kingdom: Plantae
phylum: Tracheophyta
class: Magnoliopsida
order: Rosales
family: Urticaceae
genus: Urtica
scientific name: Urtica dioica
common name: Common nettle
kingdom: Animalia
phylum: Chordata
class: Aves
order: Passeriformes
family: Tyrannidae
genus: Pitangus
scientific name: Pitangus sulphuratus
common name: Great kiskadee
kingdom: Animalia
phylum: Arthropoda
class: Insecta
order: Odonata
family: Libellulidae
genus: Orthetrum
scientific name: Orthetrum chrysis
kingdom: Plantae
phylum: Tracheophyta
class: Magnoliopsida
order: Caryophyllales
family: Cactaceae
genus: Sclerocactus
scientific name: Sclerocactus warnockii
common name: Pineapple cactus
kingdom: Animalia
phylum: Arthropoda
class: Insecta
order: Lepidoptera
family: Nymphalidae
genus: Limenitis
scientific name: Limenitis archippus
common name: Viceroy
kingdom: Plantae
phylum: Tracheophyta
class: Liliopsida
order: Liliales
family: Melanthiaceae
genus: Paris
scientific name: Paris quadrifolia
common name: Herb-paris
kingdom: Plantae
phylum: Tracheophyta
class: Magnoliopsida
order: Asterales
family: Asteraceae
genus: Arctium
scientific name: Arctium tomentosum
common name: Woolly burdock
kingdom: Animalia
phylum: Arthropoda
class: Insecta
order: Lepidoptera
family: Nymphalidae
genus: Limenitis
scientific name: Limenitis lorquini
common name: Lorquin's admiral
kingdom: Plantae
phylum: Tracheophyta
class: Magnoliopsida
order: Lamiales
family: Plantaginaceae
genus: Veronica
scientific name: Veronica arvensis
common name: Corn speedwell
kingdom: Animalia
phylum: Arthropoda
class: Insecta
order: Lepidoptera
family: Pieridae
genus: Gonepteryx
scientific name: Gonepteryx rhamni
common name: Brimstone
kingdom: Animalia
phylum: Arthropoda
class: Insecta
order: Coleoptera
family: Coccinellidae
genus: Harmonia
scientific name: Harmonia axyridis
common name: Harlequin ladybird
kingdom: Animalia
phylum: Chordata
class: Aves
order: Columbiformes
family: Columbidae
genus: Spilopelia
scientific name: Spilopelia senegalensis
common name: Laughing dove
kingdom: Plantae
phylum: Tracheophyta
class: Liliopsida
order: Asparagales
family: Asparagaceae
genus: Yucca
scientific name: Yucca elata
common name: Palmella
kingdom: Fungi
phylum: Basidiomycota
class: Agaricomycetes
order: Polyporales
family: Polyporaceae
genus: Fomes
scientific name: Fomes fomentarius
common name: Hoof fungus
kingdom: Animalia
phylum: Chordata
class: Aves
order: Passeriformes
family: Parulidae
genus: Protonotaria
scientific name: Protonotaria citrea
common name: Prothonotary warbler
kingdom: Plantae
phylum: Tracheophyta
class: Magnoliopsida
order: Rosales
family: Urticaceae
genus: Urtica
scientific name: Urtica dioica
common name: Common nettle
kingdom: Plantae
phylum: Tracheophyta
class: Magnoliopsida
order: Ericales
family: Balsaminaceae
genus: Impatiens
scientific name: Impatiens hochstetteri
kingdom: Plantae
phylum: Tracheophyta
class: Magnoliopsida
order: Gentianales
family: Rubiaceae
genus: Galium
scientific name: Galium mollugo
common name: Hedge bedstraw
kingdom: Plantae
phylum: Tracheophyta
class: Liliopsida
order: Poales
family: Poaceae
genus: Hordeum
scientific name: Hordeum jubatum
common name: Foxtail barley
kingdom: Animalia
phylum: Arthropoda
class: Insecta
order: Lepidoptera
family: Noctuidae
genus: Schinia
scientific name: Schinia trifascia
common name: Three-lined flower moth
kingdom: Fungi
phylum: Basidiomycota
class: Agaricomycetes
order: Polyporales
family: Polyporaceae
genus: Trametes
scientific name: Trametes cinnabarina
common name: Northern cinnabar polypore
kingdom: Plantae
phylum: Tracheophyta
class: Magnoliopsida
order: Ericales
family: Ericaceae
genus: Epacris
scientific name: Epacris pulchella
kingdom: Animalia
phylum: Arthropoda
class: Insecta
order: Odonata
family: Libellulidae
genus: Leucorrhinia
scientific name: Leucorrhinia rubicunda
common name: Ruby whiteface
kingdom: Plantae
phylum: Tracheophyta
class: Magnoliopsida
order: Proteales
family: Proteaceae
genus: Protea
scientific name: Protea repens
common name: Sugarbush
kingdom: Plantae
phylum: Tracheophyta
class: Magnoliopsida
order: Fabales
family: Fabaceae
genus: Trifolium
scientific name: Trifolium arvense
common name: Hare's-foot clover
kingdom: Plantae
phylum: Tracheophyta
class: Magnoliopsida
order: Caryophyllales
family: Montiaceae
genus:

▶ _TASK PROMPT_: Render every line of the material above as a JSON list of strings, with one string per line and blank lines omitted.

▶ _FINISHED EXERCISE_:
[
  "kingdom: Plantae",
  "phylum: Tracheophyta",
  "class: Magnoliopsida",
  "order: Rosales",
  "family: Urticaceae",
  "genus: Urtica",
  "scientific name: Urtica dioica",
  "common name: Common nettle",
  "kingdom: Animalia",
  "phylum: Chordata",
  "class: Aves",
  "order: Passeriformes",
  "family: Tyrannidae",
  "genus: Pitangus",
  "scientific name: Pitangus sulphuratus",
  "common name: Great kiskadee",
  "kingdom: Animalia",
  "phylum: Arthropoda",
  "class: Insecta",
  "order: Odonata",
  "family: Libellulidae",
  "genus: Orthetrum",
  "scientific name: Orthetrum chrysis",
  "kingdom: Plantae",
  "phylum: Tracheophyta",
  "class: Magnoliopsida",
  "order: Caryophyllales",
  "family: Cactaceae",
  "genus: Sclerocactus",
  "scientific name: Sclerocactus warnockii",
  "common name: Pineapple cactus",
  "kingdom: Animalia",
  "phylum: Arthropoda",
  "class: Insecta",
  "order: Lepidoptera",
  "family: Nymphalidae",
  "genus: Limenitis",
  "scientific name: Limenitis archippus",
  "common name: Viceroy",
  "kingdom: Plantae",
  "phylum: Tracheophyta",
  "class: Liliopsida",
  "order: Liliales",
  "family: Melanthiaceae",
  "genus: Paris",
  "scientific name: Paris quadrifolia",
  "common name: Herb-paris",
  "kingdom: Plantae",
  "phylum: Tracheophyta",
  "class: Magnoliopsida",
  "order: Asterales",
  "family: Asteraceae",
  "genus: Arctium",
  "scientific name: Arctium tomentosum",
  "common name: Woolly burdock",
  "kingdom: Animalia",
  "phylum: Arthropoda",
  "class: Insecta",
  "order: Lepidoptera",
  "family: Nymphalidae",
  "genus: Limenitis",
  "scientific name: Limenitis lorquini",
  "common name: Lorquin's admiral",
  "kingdom: Plantae",
  "phylum: Tracheophyta",
  "class: Magnoliopsida",
  "order: Lamiales",
  "family: Plantaginaceae",
  "genus: Veronica",
  "scientific name: Veronica arvensis",
  "common name: Corn speedwell",
  "kingdom: Animalia",
  "phylum: Arthropoda",
  "class: Insecta",
  "order: Lepidoptera",
  "family: Pieridae",
  "genus: Gonepteryx",
  "scientific name: Gonepteryx rhamni",
  "common name: Brimstone",
  "kingdom: Animalia",
  "phylum: Arthropoda",
  "class: Insecta",
  "order: Coleoptera",
  "family: Coccinellidae",
  "genus: Harmonia",
  "scientific name: Harmonia axyridis",
  "common name: Harlequin ladybird",
  "kingdom: Animalia",
  "phylum: Chordata",
  "class: Aves",
  "order: Columbiformes",
  "family: Columbidae",
  "genus: Spilopelia",
  "scientific name: Spilopelia senegalensis",
  "common name: Laughing dove",
  "kingdom: Plantae",
  "phylum: Tracheophyta",
  "class: Liliopsida",
  "order: Asparagales",
  "family: Asparagaceae",
  "genus: Yucca",
  "scientific name: Yucca elata",
  "common name: Palmella",
  "kingdom: Fungi",
  "phylum: Basidiomycota",
  "class: Agaricomycetes",
  "order: Polyporales",
  "family: Polyporaceae",
  "genus: Fomes",
  "scientific name: Fomes fomentarius",
  "common name: Hoof fungus",
  "kingdom: Animalia",
  "phylum: Chordata",
  "class: Aves",
  "order: Passeriformes",
  "family: Parulidae",
  "genus: Protonotaria",
  "scientific name: Protonotaria citrea",
  "common name: Prothonotary warbler",
  "kingdom: Plantae",
  "phylum: Tracheophyta",
  "class: Magnoliopsida",
  "order: Rosales",
  "family: Urticaceae",
  "genus: Urtica",
  "scientific name: Urtica dioica",
  "common name: Common nettle",
  "kingdom: Plantae",
  "phylum: Tracheophyta",
  "class: Magnoliopsida",
  "order: Ericales",
  "family: Balsaminaceae",
  "genus: Impatiens",
  "scientific name: Impatiens hochstetteri",
  "kingdom: Plantae",
  "phylum: Tracheophyta",
  "class: Magnoliopsida",
  "order: Gentianales",
  "family: Rubiaceae",
  "genus: Galium",
  "scientific name: Galium mollugo",
  "common name: Hedge bedstraw",
  "kingdom: Plantae",
  "phylum: Tracheophyta",
  "class: Liliopsida",
  "order: Poales",
  "family: Poaceae",
  "genus: Hordeum",
  "scientific name: Hordeum jubatum",
  "common name: Foxtail barley",
  "kingdom: Animalia",
  "phylum: Arthropoda",
  "class: Insecta",
  "order: Lepidoptera",
  "family: Noctuidae",
  "genus: Schinia",
  "scientific name: Schinia trifascia",
  "common name: Three-lined flower moth",
  "kingdom: Fungi",
  "phylum: Basidiomycota",
  "class: Agaricomycetes",
  "order: Polyporales",
  "family: Polyporaceae",
  "genus: Trametes",
  "scientific name: Trametes cinnabarina",
  "common name: Northern cinnabar polypore",
  "kingdom: Plantae",
  "phylum: Tracheophyta",
  "class: Magnoliopsida",
  "order: Ericales",
  "family: Ericaceae",
  "genus: Epacris",
  "scientific name: Epacris pulchella",
  "kingdom: Animalia",
  "phylum: Arthropoda",
  "class: Insecta",
  "order: Odonata",
  "family: Libellulidae",
  "genus: Leucorrhinia",
  "scientific name: Leucorrhinia rubicunda",
  "common name: Ruby whiteface",
  "kingdom: Plantae",
  "phylum: Tracheophyta",
  "class: Magnoliopsida",
  "order: Proteales",
  "family: Proteaceae",
  "genus: Protea",
  "scientific name: Protea repens",
  "common name: Sugarbush",
  "kingdom: Plantae",
  "phylum: Tracheophyta",
  "class: Magnoliopsida",
  "order: Fabales",
  "family: Fabaceae",
  "genus: Trifolium",
  "scientific name: Trifolium arvense",
  "common name: Hare's-foot clover",
  "kingdom: Plantae",
  "phylum: Tracheophyta",
  "class: Magnoliopsida",
  "order: Caryophyllales",
  "family: Montiaceae",
  "genus:"
]